== DOKUMENTTEXT

Bekannt war Trintignant schon Mitte der 50er Jahre, unter anderem durch mehrere Arbeiten mit Roger Vadim. Sein wirklicher Durchbruch kam aber erst Anfang der 60er dank diverser italienischer Werke. Die erste  aus heutiger Sicht  klassische Trin­tignant-Performance findet sich in Alain Cavaliers unter Wert gehandeltem »Der Kampf auf der Insel« (1962), einem leicht modernistischen, frostigen Kunst-Politthriller, bei dem man lernt, warum es gut ist, ein Linker zu sein: Am Ende bekommt man Romy Schneider.

====

ZU ERLEDIGEN |
1. Zähle alle Personen auf, die im Text über Trintignant namentlich genannt werden.
2. In welchem Jahr erschien laut dem Text über Trintignant der Film »Der Kampf auf der Insel«?
3. Setze den Text über Trintignant nach seinem letzten Satz fort.
Die Daten stehen in keinem Zusammenhang mit dem Text über Trintignant.

== DATENBLOCK

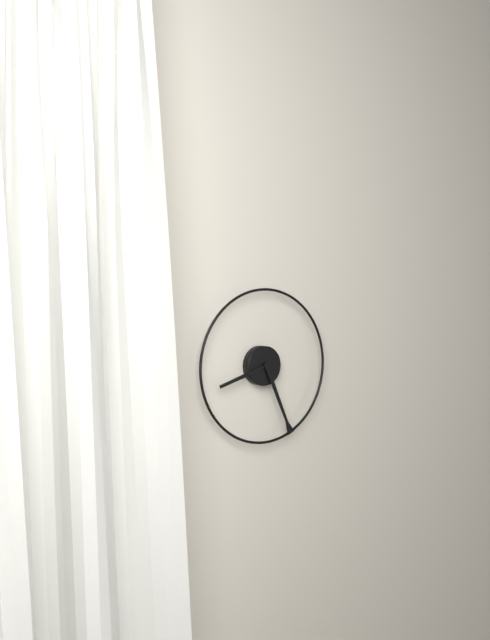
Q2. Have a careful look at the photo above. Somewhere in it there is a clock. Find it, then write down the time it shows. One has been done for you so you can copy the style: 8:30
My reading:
8:26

====

ANTWORTEN JE AUFGABE |
1. Trintignant, Roger Vadim, Alain Cavalier, Romy Schneider

2. 1962

3.
Vergleichbare Außenseiter, deren Moral alles andere als freundlich ist, spielte er für Sergio Corbucci in »Leichen pflastern seinen Weg« (1968), für den viel zu selten angemessen gefeierten Genre-Meister Jacques Deray (»Flic Story«, 1975) oder für den erwähnten Gérard Pirès, der durch Trintignants Präsenz und ein geniales Drehbuch von Jean-Patrick Manchette in »Die Entfesselten« zu einer unerwarteten Höchstleis­tung inspiriert wurde.
In den letzten Jahren hat sich Trintignant weitgehend ins Theater zurückgezogen, man kann es verstehen. Was hätte das gegenwärtige französische Kino einem Mann wie ihm zu bieten?